Global Temperature to Rise 4C-6C by 2100, Says Leading Australian Climate Scientist
By Esther Tanquintic-Misa | December 3, 2012 3:00 PM EST
Hotter days are coming for the nations of the world as a leading Australian climate scientist predicted global temperatures will rise to 4C-6C by 2100. The culprit? Global carbon emissions have grown three times faster compared with a century ago.
A study warning of the growth of emissions revealed that global emissions from fossil fuels, by the end of 2012 alone, would reach the record level of 36 billion tonnes.
"Just to put this into perspective, this is 58 per cent over 1990 . . . and growing about three times faster than they were growing during the 1990s," Dr Pep Canadell, one of the lead authors, told ABC radio.
"In 2012 we grew about 2.6 per cent and last year was about three per cent."
As expected, much of the spike in the global emission growth came from China, the world's recognised largest carbon emitter, at 80 per cent.
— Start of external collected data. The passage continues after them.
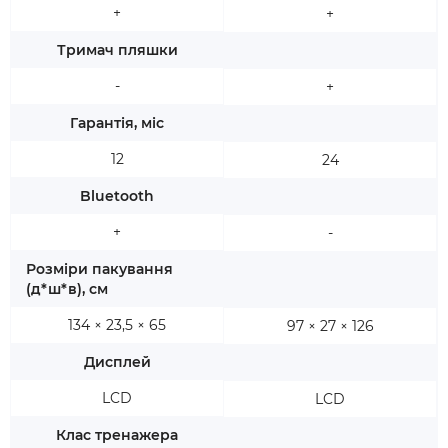
+
+
Тримач пляшки
-
+
Гарантія, міс
12
24
Bluetooth
+
-
Розміри пакування
(д*ш*в), см
134 × 23,5 × 65
97 × 27 × 126
Дисплей
LCD
LCD
Клас тренажера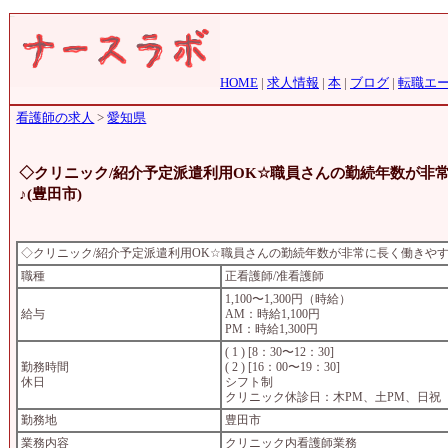
HOME
|
求人情報
|
本
|
ブログ
|
転職エ
看護師の求人
>
愛知県
◇クリニック/紹介予定派遣利用OK☆職員さんの勤続年数が非
♪(豊田市)
◇クリニック/紹介予定派遣利用OK☆職員さんの勤続年数が非常に長く働きやす
職種
正看護師/准看護師
1,100〜1,300円（時給）
給与
AM：時給1,100円
PM：時給1,300円
( 1 ) [8：30〜12：30]
勤務時間
( 2 ) [16：00〜19：30]
休日
シフト制
クリニック休診日：木PM、土PM、日祝
勤務地
豊田市
業務内容
クリニック内看護師業務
The rest of the 20 per cent was divided among emerging economies and the developed world, including Australia.
"If you look at what's has happened over the last year and this year and what has happened overall over the last 10 years, we are now following perfectly on track of the emissions path that is going to take us to anywhere between four and six degrees by 2100 if we don't do anything different from what we are doing now," he said.
If for any consolation, there could still be possibly enough remedies to combat the growing spike of global carbon emissions if the federal governments of the world take decisive and aggressive measures.
Dr Canadell mentioned the countries of France and UK as examples. France decisively moved to utilise nuclear power generation, while the UK shifted to gas from coal for power production which contributed significant reductions to the world's global emissions figures.
"We have no idea whether we can actually take these examples and put them into a global context for many decades but there is certainly good past experience which could allow for governments to be inspired and look at much more aggressive and faster actions," he said.